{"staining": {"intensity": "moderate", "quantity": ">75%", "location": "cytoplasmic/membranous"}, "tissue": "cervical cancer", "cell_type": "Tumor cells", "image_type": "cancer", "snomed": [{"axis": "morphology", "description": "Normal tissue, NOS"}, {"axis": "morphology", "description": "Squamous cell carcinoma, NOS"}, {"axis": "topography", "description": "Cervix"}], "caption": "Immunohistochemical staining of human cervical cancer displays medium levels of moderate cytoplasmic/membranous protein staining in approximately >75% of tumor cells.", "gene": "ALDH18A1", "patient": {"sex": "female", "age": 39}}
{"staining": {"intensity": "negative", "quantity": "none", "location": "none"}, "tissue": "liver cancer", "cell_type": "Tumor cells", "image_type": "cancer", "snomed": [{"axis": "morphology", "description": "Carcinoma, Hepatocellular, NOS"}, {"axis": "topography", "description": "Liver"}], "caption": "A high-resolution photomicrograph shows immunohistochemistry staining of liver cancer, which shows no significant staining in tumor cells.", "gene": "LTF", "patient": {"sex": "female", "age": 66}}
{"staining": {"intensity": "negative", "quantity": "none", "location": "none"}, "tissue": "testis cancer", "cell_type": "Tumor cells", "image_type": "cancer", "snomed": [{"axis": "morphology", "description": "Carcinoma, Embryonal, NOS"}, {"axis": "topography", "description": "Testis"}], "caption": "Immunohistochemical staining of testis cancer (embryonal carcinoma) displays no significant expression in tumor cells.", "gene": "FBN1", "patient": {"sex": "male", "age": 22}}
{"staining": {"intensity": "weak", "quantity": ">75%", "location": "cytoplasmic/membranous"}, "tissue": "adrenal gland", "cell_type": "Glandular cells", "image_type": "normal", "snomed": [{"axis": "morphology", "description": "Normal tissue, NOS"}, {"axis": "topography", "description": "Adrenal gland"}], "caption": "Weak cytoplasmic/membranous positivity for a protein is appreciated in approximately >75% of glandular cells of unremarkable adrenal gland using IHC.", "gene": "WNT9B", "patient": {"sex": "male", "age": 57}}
------------------------------------
■ What the task requires: Repeat the listing above word for word, with no line missing.

■ Task solution:
{"staining": {"intensity": "moderate", "quantity": ">75%", "location": "cytoplasmic/membranous"}, "tissue": "cervical cancer", "cell_type": "Tumor cells", "image_type": "cancer", "snomed": [{"axis": "morphology", "description": "Normal tissue, NOS"}, {"axis": "morphology", "description": "Squamous cell carcinoma, NOS"}, {"axis": "topography", "description": "Cervix"}], "caption": "Immunohistochemical staining of human cervical cancer displays medium levels of moderate cytoplasmic/membranous protein staining in approximately >75% of tumor cells.", "gene": "ALDH18A1", "patient": {"sex": "female", "age": 39}}
{"staining": {"intensity": "negative", "quantity": "none", "location": "none"}, "tissue": "liver cancer", "cell_type": "Tumor cells", "image_type": "cancer", "snomed": [{"axis": "morphology", "description": "Carcinoma, Hepatocellular, NOS"}, {"axis": "topography", "description": "Liver"}], "caption": "A high-resolution photomicrograph shows immunohistochemistry staining of liver cancer, which shows no significant staining in tumor cells.", "gene": "LTF", "patient": {"sex": "female", "age": 66}}
{"staining": {"intensity": "negative", "quantity": "none", "location": "none"}, "tissue": "testis cancer", "cell_type": "Tumor cells", "image_type": "cancer", "snomed": [{"axis": "morphology", "description": "Carcinoma, Embryonal, NOS"}, {"axis": "topography", "description": "Testis"}], "caption": "Immunohistochemical staining of testis cancer (embryonal carcinoma) displays no significant expression in tumor cells.", "gene": "FBN1", "patient": {"sex": "male", "age": 22}}
{"staining": {"intensity": "weak", "quantity": ">75%", "location": "cytoplasmic/membranous"}, "tissue": "adrenal gland", "cell_type": "Glandular cells", "image_type": "normal", "snomed": [{"axis": "morphology", "description": "Normal tissue, NOS"}, {"axis": "topography", "description": "Adrenal gland"}], "caption": "Weak cytoplasmic/membranous positivity for a protein is appreciated in approximately >75% of glandular cells of unremarkable adrenal gland using IHC.", "gene": "WNT9B", "patient": {"sex": "male", "age": 57}}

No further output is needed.